┌─ DATA RECORDS
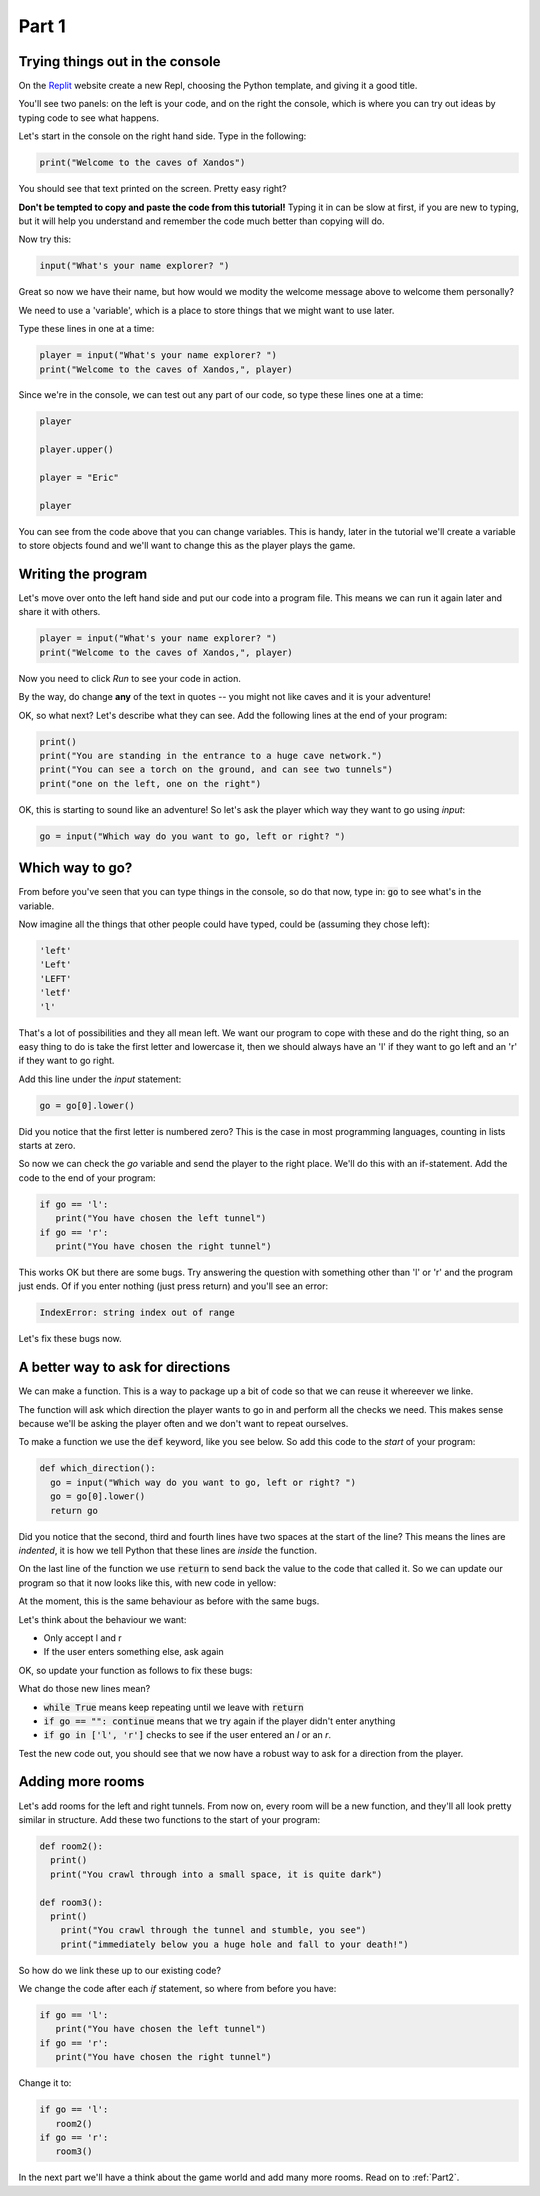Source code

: .. _part1:

Part 1
======

Trying things out in the console
--------------------------------

On the `Replit`_ website create a new Repl, choosing the Python template, and giving it a good title.

You'll see two panels: on the left is your code, and on the right the console, which is where you can try out ideas by typing code to see what happens.

Let's start in the console on the right hand side. Type in the following:

.. code:: python

   print("Welcome to the caves of Xandos")

You should see that text printed on the screen. Pretty easy right?

**Don't be tempted to copy and paste the code from this tutorial!** Typing it in can be slow at first, if you are new to typing, but it will help you understand and remember the code much better than copying will do. 

Now try this:

.. code:: python

   input("What's your name explorer? ")

Great so now we have their name, but how would we modity the welcome message above to welcome them personally?

We need to use a 'variable', which is a place to store things that we might want to use later.

Type these lines in one at a time:

.. code:: python

   player = input("What's your name explorer? ")	  
   print("Welcome to the caves of Xandos,", player)
   
Since we're in the console, we can test out any part of our code, so type these lines one at a time:

.. code:: python

   player

   player.upper()

   player = "Eric"

   player

You can see from the code above that you can change variables. This is handy, later in the tutorial we'll create a variable to store objects found and we'll want to change this as the player plays the game.

Writing the program
-------------------

Let's move over onto the left hand side and put our code into a program file. This means we can run it again later and share it with others.

.. code:: python

   player = input("What's your name explorer? ")	  
   print("Welcome to the caves of Xandos,", player)

Now you need to click *Run* to see your code in action. 

By the way, do change **any** of the text in quotes -- you might not like caves and it is your adventure!

OK, so what next? Let's describe what they can see. Add the following lines at the end of your program:

.. code:: python

   print()
   print("You are standing in the entrance to a huge cave network.")
   print("You can see a torch on the ground, and can see two tunnels")
   print("one on the left, one on the right")

OK, this is starting to sound like an adventure! So let's ask
the player which way they want to go using `input`:

.. code:: python

   go = input("Which way do you want to go, left or right? ")

Which way to go?
----------------

From before you've seen that you can type things in the console, so do that now, type in: :code:`go` to see what's in the variable.

Now imagine all the things that other people could have typed, could be (assuming they chose left):

.. code:: python

   'left'
   'Left'
   'LEFT'
   'letf'
   'l'

That's a lot of possibilities and they all mean left. We want our program to cope with these and do the right thing, so an easy thing to do is take the first letter and lowercase it, then we should always have an 'l' if they want to go left and an 'r' if they want to go right.

Add this line under the `input` statement: 

.. code:: python

   go = go[0].lower()

Did you notice that the first letter is numbered zero? This is the case in most programming languages, counting in lists starts at zero.

So now we can check the `go` variable and send the player to the right place. We'll do this with an if-statement. Add the code to the end of your program:

.. code:: python

   if go == 'l':
      print("You have chosen the left tunnel")
   if go == 'r':
      print("You have chosen the right tunnel")


This works OK but there are some bugs. Try answering the question with something other than 'l' or 'r' and the program just ends. Of if you enter nothing (just press return) and you'll see an error:

.. code:: python

   IndexError: string index out of range

Let's fix these bugs now.

A better way to ask for directions
----------------------------------

We can make a function. This is a way to package up a bit of code so that we can reuse it whereever we linke. 

The function will ask which direction the player wants to go in and perform all the checks we need. This makes sense because we'll be asking the player often and we don't want to repeat ourselves. 

To make a function we use the :code:`def` keyword, like you see below. So add this code to the *start* of your program:

.. code:: python

   def which_direction():
     go = input("Which way do you want to go, left or right? ")
     go = go[0].lower()
     return go

Did you notice that the second, third and fourth lines have two spaces at the start of the line? This means the lines are *indented*, it is how we tell Python that these lines are *inside* the function.

On the last line of the function we use :code:`return` to send back the value to the code that called it. So we can update our program so that it now looks like this, with new code in yellow:

.. code-block:: python
   :emphasize-lines: 1-4,15

   def which_direction():
     go = input("Which way do you want to go, left or right? ")
     go = go[0].lower()
     return go

     
   player = input("What's your name explorer? ")	  
   print("Welcome to the caves of Xandos,", player)

   print()
   print("You are standing in the entrance to a huge cave network.")
   print("You can see a torch on the ground, and can see two tunnels")
   print("one on the left, one on the right")

   go = which_direction()
   if go == 'l':
      print("You have chosen the left tunnel")
   if go == 'r':
      print("You have chosen the right tunnel")

At the moment, this is the same behaviour as before with the same bugs. 

Let's think about the behaviour we want:

- Only accept l and r
- If the user enters something else, ask again

OK, so update your function as follows to fix these bugs:

.. code-block:: python
   :emphasize-lines: 3, 5, 7-10
      
   def which_direction():

     while True:
       go = input("Which way do you want to go, left or right? ")
       if go == "": continue
       go = go[0].lower()
       if go in ['l', 'r']:
	 return go
       else:
	 print("I don't understand")

What do those new lines mean?

- :code:`while True` means keep repeating until we leave with :code:`return`
- :code:`if go == "": continue` means that we try again if the player didn't enter anything
- :code:`if go in ['l', 'r']` checks to see if the user entered an `l` or an `r`.

Test the new code out, you should see that we now have a robust way to ask for a direction from the player.

Adding more rooms
-----------------

Let's add rooms for the left and right tunnels. From now on, every room will be a new function, and they'll all look pretty similar in structure. Add these two functions to the start of your program:

.. code:: python

   def room2():
     print()
     print("You crawl through into a small space, it is quite dark")

   def room3():
     print()
       print("You crawl through the tunnel and stumble, you see")
       print("immediately below you a huge hole and fall to your death!")

So how do we link these up to our existing code?

We change the code after each `if` statement, so where from before you have:

.. code:: python
	  
   if go == 'l':
      print("You have chosen the left tunnel")
   if go == 'r':
      print("You have chosen the right tunnel")

Change it to: 

.. code:: python
	  
   if go == 'l':
      room2()
   if go == 'r':
      room3()

In the next part we'll have a think about the game world and add many more rooms. Read on to :ref:`Part2`.
   
.. _replit: https://replit.com/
└─
**TASK GOAL**
Reproduce each line above precisely, with no pictures.

**SOLUTION FOR THIS TASK**
Source code

: .. _part1:

Part 1
======

Trying things out in the console
--------------------------------

On the `Replit`_ website create a new Repl, choosing the Python template, and giving it a good title.

You'll see two panels: on the left is your code, and on the right the console, which is where you can try out ideas by typing code to see what happens.

Let's start in the console on the right hand side. Type in the following:

.. code:: python

   print("Welcome to the caves of Xandos")

You should see that text printed on the screen. Pretty easy right?

**Don't be tempted to copy and paste the code from this tutorial!** Typing it in can be slow at first, if you are new to typing, but it will help you understand and remember the code much better than copying will do. 

Now try this:

.. code:: python

   input("What's your name explorer? ")

Great so now we have their name, but how would we modity the welcome message above to welcome them personally?

We need to use a 'variable', which is a place to store things that we might want to use later.

Type these lines in one at a time:

.. code:: python

   player = input("What's your name explorer? ")	  
   print("Welcome to the caves of Xandos,", player)
   
Since we're in the console, we can test out any part of our code, so type these lines one at a time:

.. code:: python

   player

   player.upper()

   player = "Eric"

   player

You can see from the code above that you can change variables. This is handy, later in the tutorial we'll create a variable to store objects found and we'll want to change this as the player plays the game.

Writing the program
-------------------

Let's move over onto the left hand side and put our code into a program file. This means we can run it again later and share it with others.

.. code:: python

   player = input("What's your name explorer? ")	  
   print("Welcome to the caves of Xandos,", player)

Now you need to click *Run* to see your code in action. 

By the way, do change **any** of the text in quotes -- you might not like caves and it is your adventure!

OK, so what next? Let's describe what they can see. Add the following lines at the end of your program:

.. code:: python

   print()
   print("You are standing in the entrance to a huge cave network.")
   print("You can see a torch on the ground, and can see two tunnels")
   print("one on the left, one on the right")

OK, this is starting to sound like an adventure! So let's ask
the player which way they want to go using `input`:

.. code:: python

   go = input("Which way do you want to go, left or right? ")

Which way to go?
----------------

From before you've seen that you can type things in the console, so do that now, type in: :code:`go` to see what's in the variable.

Now imagine all the things that other people could have typed, could be (assuming they chose left):

.. code:: python

   'left'
   'Left'
   'LEFT'
   'letf'
   'l'

That's a lot of possibilities and they all mean left. We want our program to cope with these and do the right thing, so an easy thing to do is take the first letter and lowercase it, then we should always have an 'l' if they want to go left and an 'r' if they want to go right.

Add this line under the `input` statement: 

.. code:: python

   go = go[0].lower()

Did you notice that the first letter is numbered zero? This is the case in most programming languages, counting in lists starts at zero.

So now we can check the `go` variable and send the player to the right place. We'll do this with an if-statement. Add the code to the end of your program:

.. code:: python

   if go == 'l':
      print("You have chosen the left tunnel")
   if go == 'r':
      print("You have chosen the right tunnel")


This works OK but there are some bugs. Try answering the question with something other than 'l' or 'r' and the program just ends. Of if you enter nothing (just press return) and you'll see an error:

.. code:: python

   IndexError: string index out of range

Let's fix these bugs now.

A better way to ask for directions
----------------------------------

We can make a function. This is a way to package up a bit of code so that we can reuse it whereever we linke. 

The function will ask which direction the player wants to go in and perform all the checks we need. This makes sense because we'll be asking the player often and we don't want to repeat ourselves. 

To make a function we use the :code:`def` keyword, like you see below. So add this code to the *start* of your program:

.. code:: python

   def which_direction():
     go = input("Which way do you want to go, left or right? ")
     go = go[0].lower()
     return go

Did you notice that the second, third and fourth lines have two spaces at the start of the line? This means the lines are *indented*, it is how we tell Python that these lines are *inside* the function.

On the last line of the function we use :code:`return` to send back the value to the code that called it. So we can update our program so that it now looks like this, with new code in yellow:

.. code-block:: python
   :emphasize-lines: 1-4,15

   def which_direction():
     go = input("Which way do you want to go, left or right? ")
     go = go[0].lower()
     return go

     
   player = input("What's your name explorer? ")	  
   print("Welcome to the caves of Xandos,", player)

   print()
   print("You are standing in the entrance to a huge cave network.")
   print("You can see a torch on the ground, and can see two tunnels")
   print("one on the left, one on the right")

   go = which_direction()
   if go == 'l':
      print("You have chosen the left tunnel")
   if go == 'r':
      print("You have chosen the right tunnel")

At the moment, this is the same behaviour as before with the same bugs. 

Let's think about the behaviour we want:

- Only accept l and r
- If the user enters something else, ask again

OK, so update your function as follows to fix these bugs:

.. code-block:: python
   :emphasize-lines: 3, 5, 7-10
      
   def which_direction():

     while True:
       go = input("Which way do you want to go, left or right? ")
       if go == "": continue
       go = go[0].lower()
       if go in ['l', 'r']:
	 return go
       else:
	 print("I don't understand")

What do those new lines mean?

- :code:`while True` means keep repeating until we leave with :code:`return`
- :code:`if go == "": continue` means that we try again if the player didn't enter anything
- :code:`if go in ['l', 'r']` checks to see if the user entered an `l` or an `r`.

Test the new code out, you should see that we now have a robust way to ask for a direction from the player.

Adding more rooms
-----------------

Let's add rooms for the left and right tunnels. From now on, every room will be a new function, and they'll all look pretty similar in structure. Add these two functions to the start of your program:

.. code:: python

   def room2():
     print()
     print("You crawl through into a small space, it is quite dark")

   def room3():
     print()
       print("You crawl through the tunnel and stumble, you see")
       print("immediately below you a huge hole and fall to your death!")

So how do we link these up to our existing code?

We change the code after each `if` statement, so where from before you have:

.. code:: python
	  
   if go == 'l':
      print("You have chosen the left tunnel")
   if go == 'r':
      print("You have chosen the right tunnel")

Change it to: 

.. code:: python
	  
   if go == 'l':
      room2()
   if go == 'r':
      room3()

In the next part we'll have a think about the game world and add many more rooms. Read on to :ref:`Part2`.
   
.. _replit: https://replit.com/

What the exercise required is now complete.